Tratou-se de uma conferência no European Studies Centre do mesmo St. Antony’s College, sobre as “Transições à Democracia em Portugal, Espanha e Grécia”.
Nesta conferência tive oportunidade de recordar os dois conceitos de democracia — ‘popular’ vs. ‘constitucional’, digamos assim — que se confrontaram em Portugal entre o 25 de Abril de 1974 e o 25 de Novembro de 1975.
4 Tive então o prazer e o privilégio de recordar que o meu orientador de doutoramento em Oxford — Lord Dahrendorf, então Warden do Colégio — tinha refletido longamente sobre o contraste entre os dois conceitos de democracia:
“Democracia. Nenhuma outra palavra resume melhor os sonhos dos revolucionários na Europa nos últimos 200 anos. No entanto, democracia tem dois muito diferentes entendimentos.
“Um é constitucional, um arranjo através do qual é possível mudar de governos sem revolução, através de eleições, parlamentos e afins. O outro entendimento de democracia é muito mais fundamental: a democracia tem de ser autêntica; os governos têm de regressar ao povo; a igualdade tem de ser real. Aqui está o sonho Rousseauniano da ‘Volonté Géneral’ que inspirou os revolucionários da França em 1789, uma ‘Vontade Geral’ que misteriosamente conduz todos a concordar sem recurso à força e ao constrangimento.” [“Must Revolutions Fail?”, George Orwell Lecture, 15 de Novembro de 1990].
5 Estes dois conceitos de democracia geraram dois tipos de revoluções, continuou Dahrendorf.
Por um lado, tivemos as Revoluções (relutantes) de 1688, em Inglaterra, e de 1776, na América. Por outro lado, tivemos a (ardente) Revolução Francesa de 1789 e a (ardente) Revolução soviética de Outubro de 1917.

__________________________________________________

TAREFAS DO EXERCÍCIO:
• 1. Responda a estas perguntas sobre o texto dos dois conceitos de democracia:
(a) Em que centro se realizou a conferência?
(b) Que cargo ocupava Lord Dahrendorf no colégio?
(c) Que revoluções são descritas como relutantes?
• 2. Reescreva sem nenhuma alteração tudo o que vai desde "5 Estes dois" até "Outubro de 1917." no texto dos dois conceitos de democracia.
• 3. Prolongue o texto dos dois conceitos de democracia a partir da última frase.

DADOS APRESENTADOS:
__________________________________________________

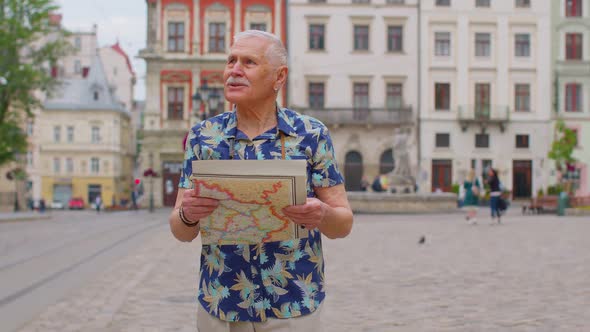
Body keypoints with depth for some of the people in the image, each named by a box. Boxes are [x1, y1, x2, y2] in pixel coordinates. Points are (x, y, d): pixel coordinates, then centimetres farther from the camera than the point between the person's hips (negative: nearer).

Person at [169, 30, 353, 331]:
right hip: (218, 307, 2)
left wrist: (322, 215, -25)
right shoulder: (203, 136, 0)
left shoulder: (311, 135, -5)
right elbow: (181, 232, 1)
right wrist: (187, 214, -21)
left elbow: (343, 223, -3)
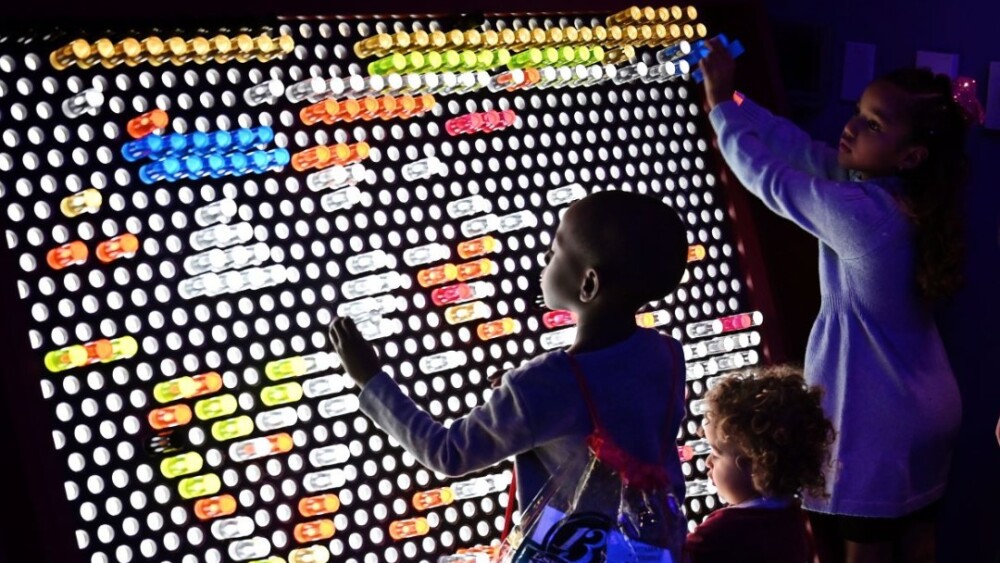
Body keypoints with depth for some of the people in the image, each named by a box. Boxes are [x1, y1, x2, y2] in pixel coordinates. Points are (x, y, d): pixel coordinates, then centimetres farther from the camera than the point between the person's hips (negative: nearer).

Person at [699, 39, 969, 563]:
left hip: (876, 421, -8)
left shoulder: (858, 211, -28)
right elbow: (800, 148, 0)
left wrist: (720, 105, -4)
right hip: (926, 410, 8)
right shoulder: (906, 194, -2)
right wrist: (731, 96, -2)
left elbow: (769, 178, -16)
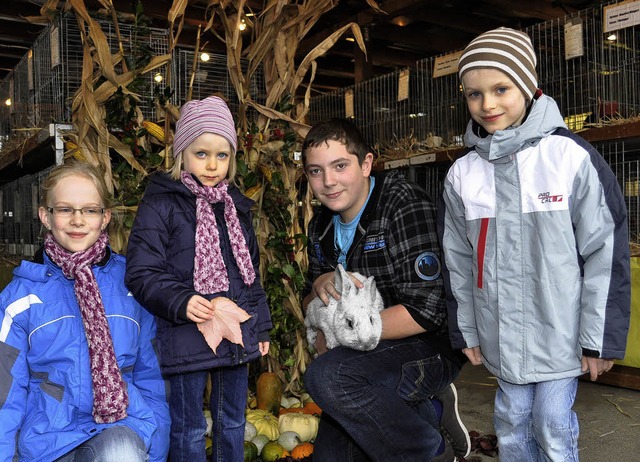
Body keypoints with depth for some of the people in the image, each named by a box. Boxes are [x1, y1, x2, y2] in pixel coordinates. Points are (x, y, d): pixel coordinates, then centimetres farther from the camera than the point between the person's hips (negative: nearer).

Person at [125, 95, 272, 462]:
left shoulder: (237, 206, 11)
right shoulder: (161, 205, -8)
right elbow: (142, 273, -11)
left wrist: (261, 325, 17)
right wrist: (181, 302, -25)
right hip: (186, 333, -5)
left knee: (233, 423, 18)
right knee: (189, 429, 8)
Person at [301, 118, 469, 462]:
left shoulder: (404, 205, -18)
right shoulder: (322, 226, 5)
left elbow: (424, 313, -25)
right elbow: (309, 305, 11)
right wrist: (319, 285, -14)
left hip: (429, 348, -8)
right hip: (368, 358, 8)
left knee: (325, 375, -32)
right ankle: (429, 414, 13)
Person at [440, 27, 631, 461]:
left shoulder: (571, 157, -11)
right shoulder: (462, 173, 0)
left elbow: (606, 252, -9)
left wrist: (600, 338, -8)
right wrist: (467, 331, 10)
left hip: (560, 334, -3)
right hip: (502, 337, 4)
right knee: (512, 425, 15)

__________________________________________________

RESPOSTAS DO EXERCÍCIO:
• 1.
(a) No European Studies Centre do St. Antony's College.
(b) Era Warden do Colégio.
(c) A de 1688, em Inglaterra, e a de 1776, na América.

• 2.
5 Estes dois conceitos de democracia geraram dois tipos de revoluções, continuou Dahrendorf.
Por um lado, tivemos as Revoluções (relutantes) de 1688, em Inglaterra, e de 1776, na América. Por outro lado, tivemos a (ardente) Revolução Francesa de 1789 e a (ardente) Revolução soviética de Outubro de 1917.

• 3.
A principal diferença, recordou Dahrendorf, pode ser resumida assim: nas (relutantes) revoluções inglesa e americana, os revolucionários morreram na cama; nas (ardentes) revoluções francesa e soviética os revolucionários mataram-se uns aos outros e deram lugar a ditaduras em nome do povo e contra as chamadas “elites”.
Uma outra distinção foi recordada por Dahrendorf. As revoluções de 1688 e de 1776 foram constitucionais, burguesas, ‘boring’, e visaram criar um quadro geral de regras de pluralismo civilizado. As revoluções de 1789 e de 1917 foram fundamentalistas, populares, excitantes (por contraste com ‘boring’) e visaram um modelo final de perfeição revolucionária a ser alcançado. [Uma reflexão aprofundada sobre as diferenças entre estas revoluções poderá ser encontrada no livro que acaba de ser publicado pela distinta Editora Tribuna da História Sobre Cinco Revoluções da Era Moderna: Inglesa (1688), Americana (1776), Francesa (1789), Portuguesa (1820) e Russa (1917).]
6 Lord Quinton tinha sumariado celebremente esta distinção entre as quatro revoluções da era moderna. Disse ele que as ideias de John Locke tinham produzido em Inglaterra (1688) uma revolução conservadora-liberal, e na América (1776), uma revolução moderada; mas, quando as ideias de Locke atravessaram o Canal da Mancha (a que ele chamou ‘English Channel’), elas produziram o ‘efeito de álcool em estômago vazio’.
7 Álcool foi certamente servido em abundância no jantar formal, ‘High Table’, que se seguiu à conferência de 21 de Maio no St. Antony’s College sobre as transições à democracia em Portugal, Espanha e Grécia. Mas não em estômago vazio.
Opiniões diferentes foram conversando de forma civilizada — e, sobretudo, sem ninguém ousar levantar a voz. Tive o prazer e o privilégio de propor um brinde ao 25 de Abril e ao 25 de Novembro em Portugal, à democracia liberal e constitucional. E o brinde foi celebrado com Port Wine (sempre civilizadamente circulando em ‘decanters’ da direita para a esquerda).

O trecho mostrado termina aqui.